> [Exercises]
a) In the early-retirement planning advice, how far ahead of retirement should you first attend your company's retirement briefing?
b) Reproduce word for word the part of the early-retirement planning advice from "Does your company" up to and including "of in years.".

> [Extract provided]
********************

It's more "what you won't be able to do at work anymore" than "what you can do in ER". In no particular order, here's a long list:

Does your company offer free career/personality assessments? If possible go through the exercise of investigating what your interests have become. It's a free brainstorming session on "What will you DO all day?" You might discover that you want to pursue another career field (hopefully not!), that your personality type has changed, or that you need to explore a half-dozen hobbies you haven't thought of in years.

If possible, go to your company's retirement briefing at least two years in advance and then do it again a year out. People will wonder what you're thinking (sometimes that's all the justification you need!) and the exercise will focus your planning. Your second attendance shouldn't produce any surprises or changes of heart.

Max out all the company's medical/dental benefits. It's best to start on this step a year out. That includes physicals, bloodwork, cleanings, and even prescriptions. Have every medical issue examined & resolved (or at least documented) since it may affect future insurability (and military disability). I even knew veterans who decided to have their last pregnancy on the military dollar. The rounds of medical bureaucracy-- consultations, referrals, physical therapy, and other treatments-- could take months.

Think about how you want to do your exit before everyone else does the thinking for you. Classic maneuvers include keeping all plans secret until the bonus checks have cleared, providing the absolute minimum notification, announcing that your departure will take place at the worst/best time of the year, widely publicizing your final day and then leaving a day early, and refusing to mark the occasion with any ceremony. Whatever decisions you make, announce them when required and then (this is important) stick to the plan. Don't change your mind because people will start thinking that you're indecisive, coy, or canceling your ER. The only exception to changing the plan would be if you decide that it's worth changing your mind for large wads of cash.

Don't submit your retirement request until the deadline. At least one ER on this board was already privately planning to retire when, unaware of his intentions, the company offered him a lucrative buyout.

Are you planning to move to a new location? You could stay on in the area for months after ER or you could move the day after you ER. Both will take a lot of advance planning (and the latter a day or two off work for the packing & shipping). Military veterans are notorious for moving the day after their retirement ceremony-- because things just weren't complicated enough already-- but it's probably better to negotiate your ER benefits so that you don't have to compound that busy final week with a household move as well.

********************

> [The data]

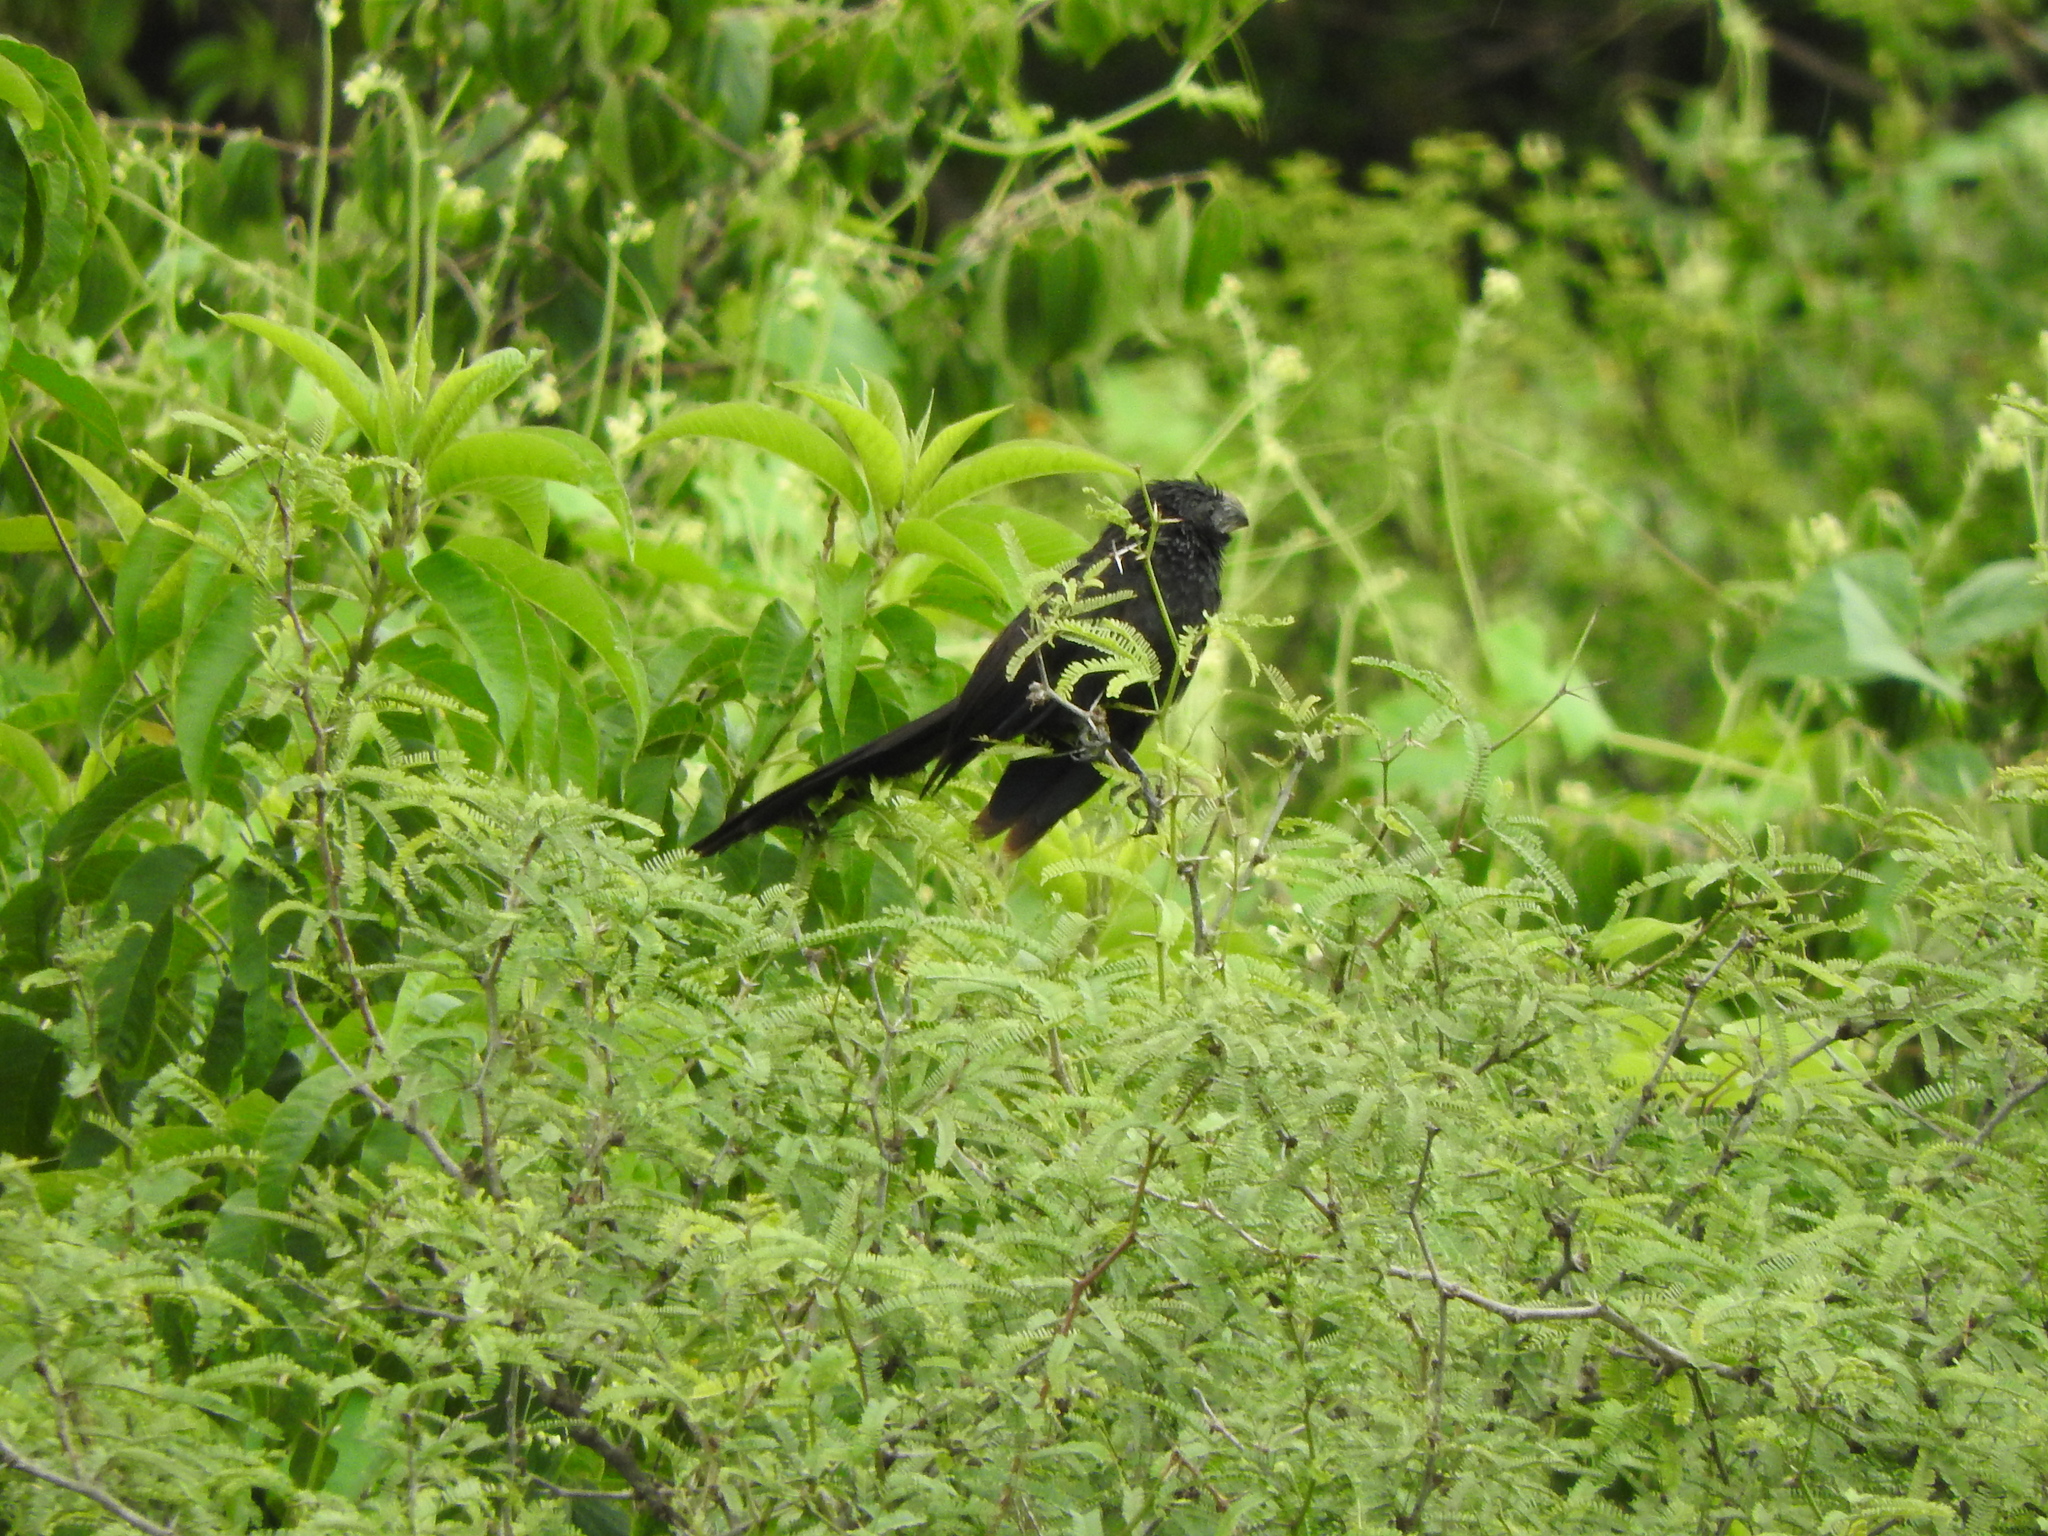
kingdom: Animalia
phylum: Chordata
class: Aves
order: Cuculiformes
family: Cuculidae
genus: Crotophaga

********************

> [Solutions in order]
a) At least two years in advance.

b)
Does your company offer free career/personality assessments? If possible go through the exercise of investigating what your interests have become. It's a free brainstorming session on "What will you DO all day?" You might discover that you want to pursue another career field (hopefully not!), that your personality type has changed, or that you need to explore a half-dozen hobbies you haven't thought of in years.